I don't think toddlers should live in bubbles, but I do think they should be watched more closely in areas not dedicated to toddler care. Every toddler's parent has retrieved things from their kid's mouth. Because that is the correct response. To notice and to help. (Prevention seems more appropriate for daycare situations if noticing is too difficult).

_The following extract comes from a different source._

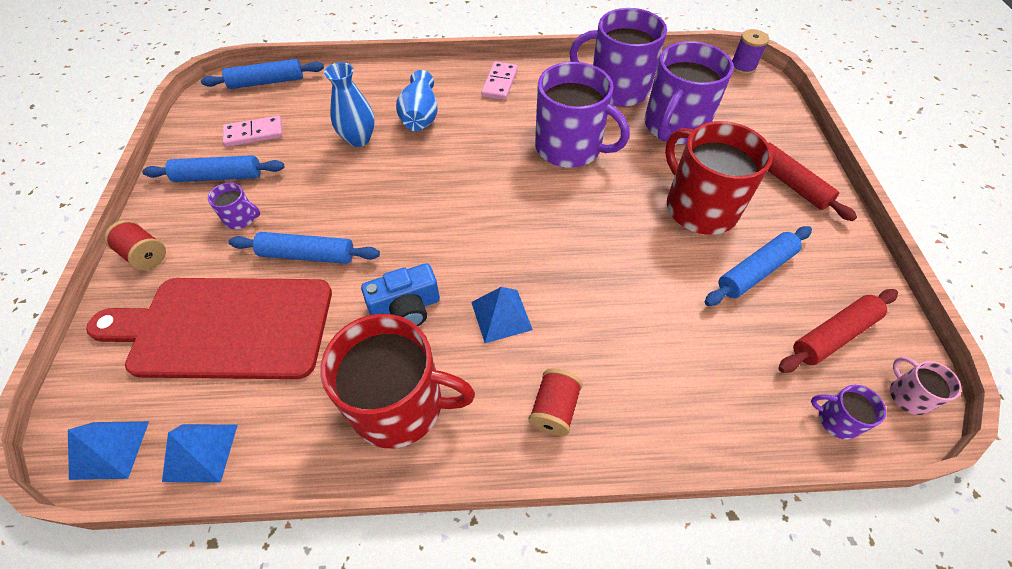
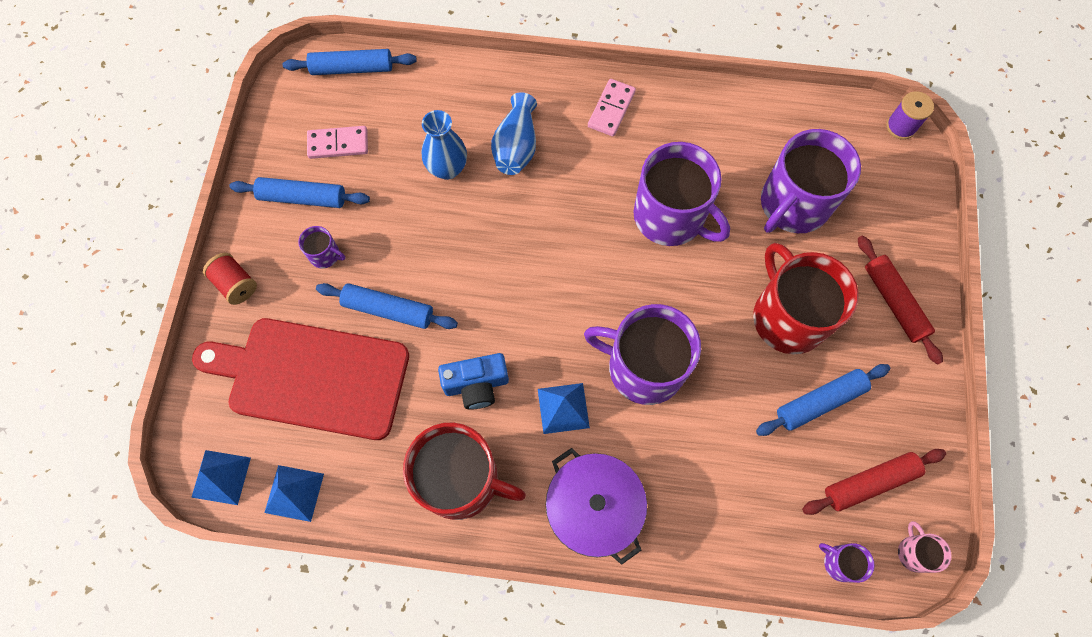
camera: 10 degrees right, 15 degrees up
(554, 409) = (593, 508): red spool -> purple pot
(616, 89) = (743, 139): purple mug -> purple mug (643, 367)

Of course the supervisor was concerned (the doctor's response could have been very different). She should be shaking in her boots, as I see it. If you don't get an unsolicited and sincere apology from her and/or the teacher (separate from the initial discussion of the incident) I'd take that as her being more concerned about liability than about your comfort and your child's safety. If it's only a concern when you're calling them, they're not taking it seriously enough.

Ultimately I agree with hush that you have to go with your gut, but to answer your question, yes, a daycare can be expected to keep children safe.

I'm sorry; this sounds stressful. Hope your little guy stays well... and curious.
posted by whoiam at 10:38 PM on December 5, 2013 [2 favorites]


filthy light thief: "Can a daycare really be expected to keep all possibly hazardous things out of the mouths of babes?"

ABSOLUTELY. This is one of the main jobs - providing "care".

BlueJae: "so I looked it up and it seems the state of New Mexico requires daycares to have one staff member in the room for every six children if the kids are aged 6 mos. - 24 mos., and one staff member for every 10 kids if the kids are between ages 2 and 3 (source). "

I was going to comment on this, and I'll add that I would assume (since they at least have a ratio) that they have a license, which means there are probably inspections. We ran into problems with our first child at the daycare she was initially at when I found her playing with a bottle of cleaner when I went to pick her up one day. The cabinet under the sink was wide open and she had went exploring, as little kids do. While calling the local permitting agency about finding a new daycare, we found out that they particular one had not been inspected in 2 years because a case worker had gone on disability but not transferred the case. Also they had multiple violations during their last inspection! Not passing judgement on the agency as that's a whole nother issue, but regardless we were able to make specific requests to the agency about prospective schools as to their license standing.

JimN2TAW: "I don't like to second-guess experts, but I would want another opinion on whether the "... kid should pass the staples without a problem." Staples have pointy tips that can get stuck on any soft surface."

I agree with this. And if there is any medical costs involved I'd expect the daycare to cover it. They've certainly got insurance (I hope).